Last night I was curious what my weight was and I know it was at night and I would get my true weight but I'm glad I did it because the number was way higher then I was thinking and It scared me. I'm so close to 200lbs I wanted to cry so, It is on now and I MEAN IT THIS TIME!!! I cant be that high in weight I just cant!!
So today is halfway over and I'm doing GREATTTT!!!!!!! I had my shake for breakfast and my cucumber's for a snack and my shake for lunch and another snack in a few hours!! I plan to go home and go grocery shopping with my hubby and then go home work out for 1 hour!! Doing my 30 day shred level one video which is 20 min and walking(well speed walking) on the treadmill for 45 mins. I cant do this anymore. My jeans don't fit I feel sick all the time. I know I said this before but that number really scares me and I want to be like my new Idol *Bitch Cakes* she is a real inspiration to me and also I want to know I can do it too and that it is possible.
I get into these funks where I think that I will just always be this way and No matter how hard I try nothing works. Well I realized yesterday that I never tried as hard as I could and I always gave up but not this time 1000% effort!
hi heather, thanks for stopping by my blog.

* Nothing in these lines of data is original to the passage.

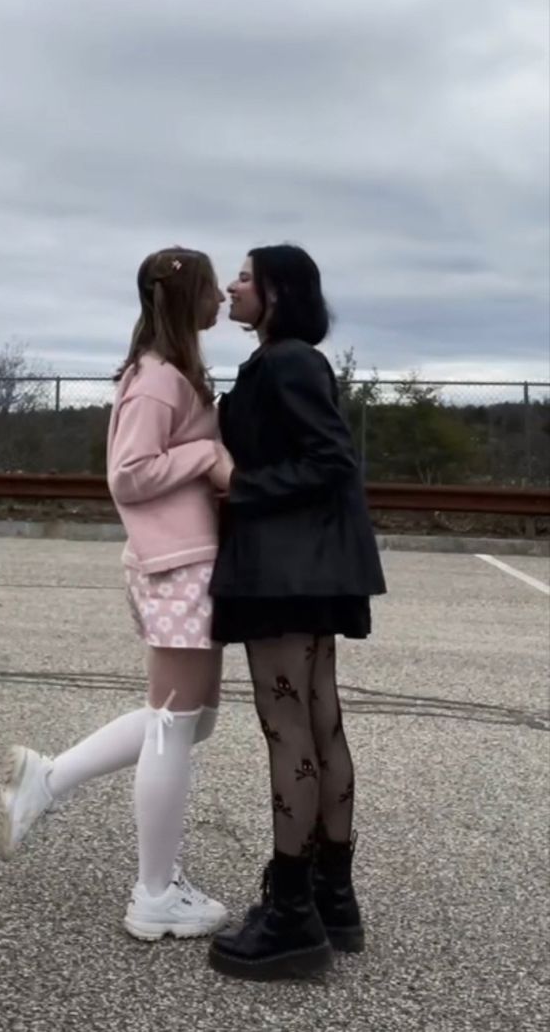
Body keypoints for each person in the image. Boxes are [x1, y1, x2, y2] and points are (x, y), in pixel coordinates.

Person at [0, 247, 234, 942]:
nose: (221, 298)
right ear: (190, 297)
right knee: (171, 726)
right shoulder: (158, 380)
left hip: (185, 560)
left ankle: (48, 779)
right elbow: (129, 474)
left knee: (192, 721)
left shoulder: (168, 373)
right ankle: (154, 893)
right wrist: (209, 457)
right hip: (177, 563)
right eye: (213, 288)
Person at [206, 244, 387, 981]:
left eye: (245, 277)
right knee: (318, 724)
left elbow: (332, 459)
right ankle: (329, 896)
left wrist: (239, 485)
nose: (232, 287)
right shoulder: (285, 360)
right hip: (304, 566)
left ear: (278, 292)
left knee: (292, 731)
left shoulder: (287, 362)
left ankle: (291, 914)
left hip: (284, 570)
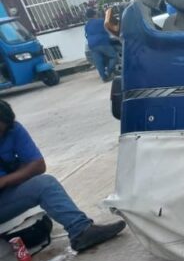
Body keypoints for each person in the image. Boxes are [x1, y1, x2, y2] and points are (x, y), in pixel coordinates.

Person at [0, 100, 125, 252]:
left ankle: (81, 231)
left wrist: (6, 180)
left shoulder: (13, 129)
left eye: (2, 132)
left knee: (45, 184)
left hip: (6, 195)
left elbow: (38, 165)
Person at [84, 7, 118, 82]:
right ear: (94, 15)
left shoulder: (87, 25)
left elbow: (86, 35)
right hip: (102, 42)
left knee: (99, 62)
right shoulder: (101, 21)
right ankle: (108, 72)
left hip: (92, 45)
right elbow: (112, 28)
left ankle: (104, 78)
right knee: (114, 57)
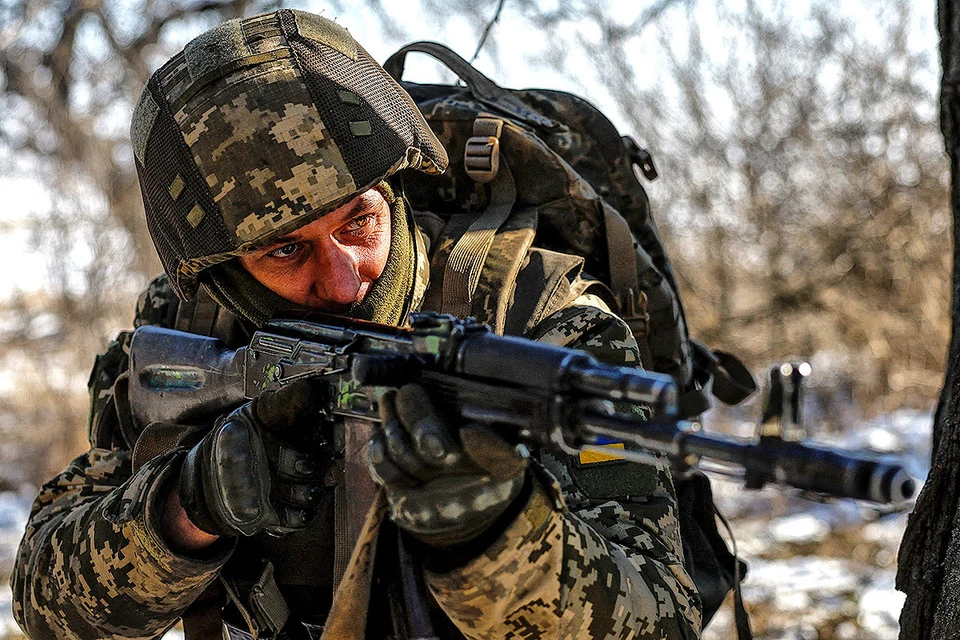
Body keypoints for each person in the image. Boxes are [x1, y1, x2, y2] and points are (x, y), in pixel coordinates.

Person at [11, 9, 701, 640]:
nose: (344, 280)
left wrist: (496, 538)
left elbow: (664, 619)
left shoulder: (544, 328)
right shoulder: (189, 326)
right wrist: (186, 509)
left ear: (395, 191)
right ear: (221, 271)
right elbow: (45, 604)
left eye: (359, 222)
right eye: (285, 250)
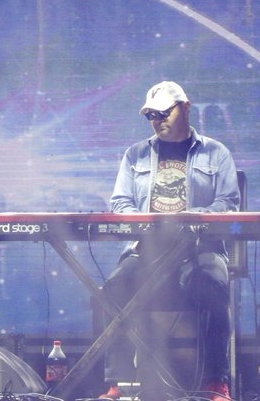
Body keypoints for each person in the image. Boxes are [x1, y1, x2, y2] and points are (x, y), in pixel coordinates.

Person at [99, 81, 240, 401]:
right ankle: (117, 382)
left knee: (212, 284)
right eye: (151, 115)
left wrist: (190, 218)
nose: (157, 120)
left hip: (200, 249)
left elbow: (228, 203)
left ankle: (216, 381)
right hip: (145, 250)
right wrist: (146, 224)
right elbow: (120, 203)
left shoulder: (216, 153)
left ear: (186, 108)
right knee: (115, 288)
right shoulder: (134, 155)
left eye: (164, 113)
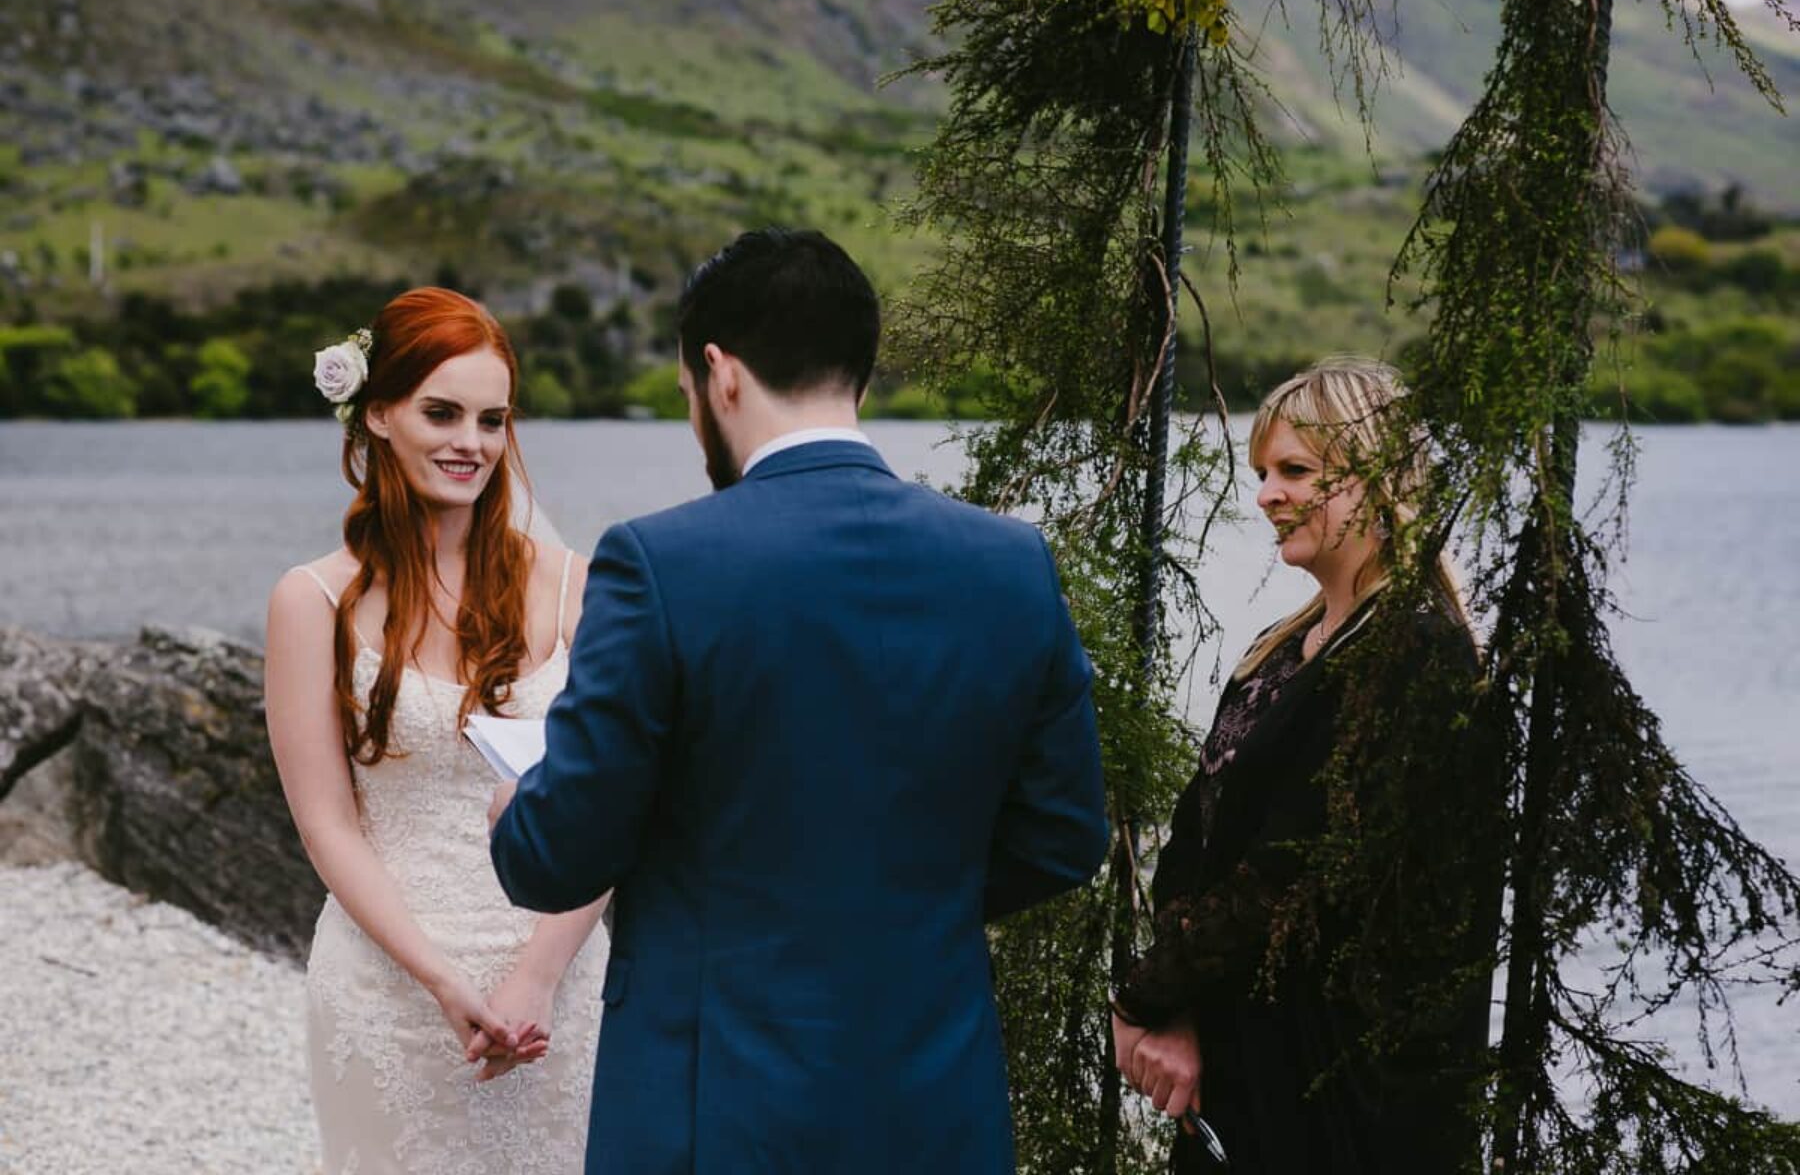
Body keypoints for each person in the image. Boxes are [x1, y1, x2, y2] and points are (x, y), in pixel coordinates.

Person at [486, 228, 1110, 1174]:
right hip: (934, 1098)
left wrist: (514, 812)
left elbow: (557, 854)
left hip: (717, 1105)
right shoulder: (1011, 564)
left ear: (718, 374)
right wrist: (900, 899)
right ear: (858, 372)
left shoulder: (660, 564)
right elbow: (1064, 834)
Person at [1110, 357, 1500, 1173]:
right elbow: (1198, 838)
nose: (1266, 496)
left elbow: (1292, 872)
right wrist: (1173, 1011)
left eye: (1296, 470)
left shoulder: (1414, 651)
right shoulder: (1288, 645)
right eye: (1261, 473)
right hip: (1242, 1067)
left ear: (1379, 477)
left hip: (1341, 1098)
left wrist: (1143, 998)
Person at [265, 287, 609, 1174]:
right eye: (442, 412)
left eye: (493, 420)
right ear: (377, 413)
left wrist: (536, 976)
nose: (472, 443)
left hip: (560, 985)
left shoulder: (580, 587)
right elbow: (327, 823)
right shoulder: (312, 602)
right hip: (388, 986)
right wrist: (440, 980)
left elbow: (613, 803)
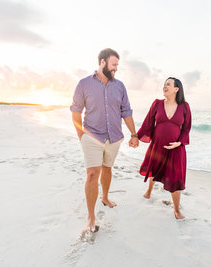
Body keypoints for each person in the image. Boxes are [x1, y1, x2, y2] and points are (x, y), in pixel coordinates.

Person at [70, 48, 139, 233]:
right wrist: (81, 135)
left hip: (114, 137)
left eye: (117, 65)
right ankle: (91, 217)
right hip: (92, 135)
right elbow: (76, 111)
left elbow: (126, 111)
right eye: (113, 64)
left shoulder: (120, 86)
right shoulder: (84, 84)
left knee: (107, 168)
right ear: (102, 62)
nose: (116, 68)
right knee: (92, 173)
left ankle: (105, 197)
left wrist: (134, 134)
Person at [137, 77, 191, 219]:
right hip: (158, 146)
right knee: (154, 170)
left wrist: (179, 142)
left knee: (176, 179)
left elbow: (186, 129)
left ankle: (176, 209)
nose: (164, 87)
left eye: (168, 84)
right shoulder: (157, 103)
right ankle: (149, 190)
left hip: (176, 149)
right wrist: (135, 137)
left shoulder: (184, 106)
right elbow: (147, 123)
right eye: (164, 84)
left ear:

ReplyDeleteI know it seems so hard in the begining. Trust me when I say it gets easier. The eating, the working out.. everything just seems to fall into place when you have your head in the game. I really think thats what losing weight is.. A big head game!! With a positive attitude and lots of will power you will succeed!!! Its alot of mind over matter. I have been on this journey too many times to count, but decided last July that this is it! No more being the fat girl! I am done with that crap!! soooo almost 45 lbs lighter, I am winning this battle over FAT! you can do it!! Stay strong.. visit lots of blogs to help motivate you along the way!! Keep a food journal, workout everyday and you got this!!!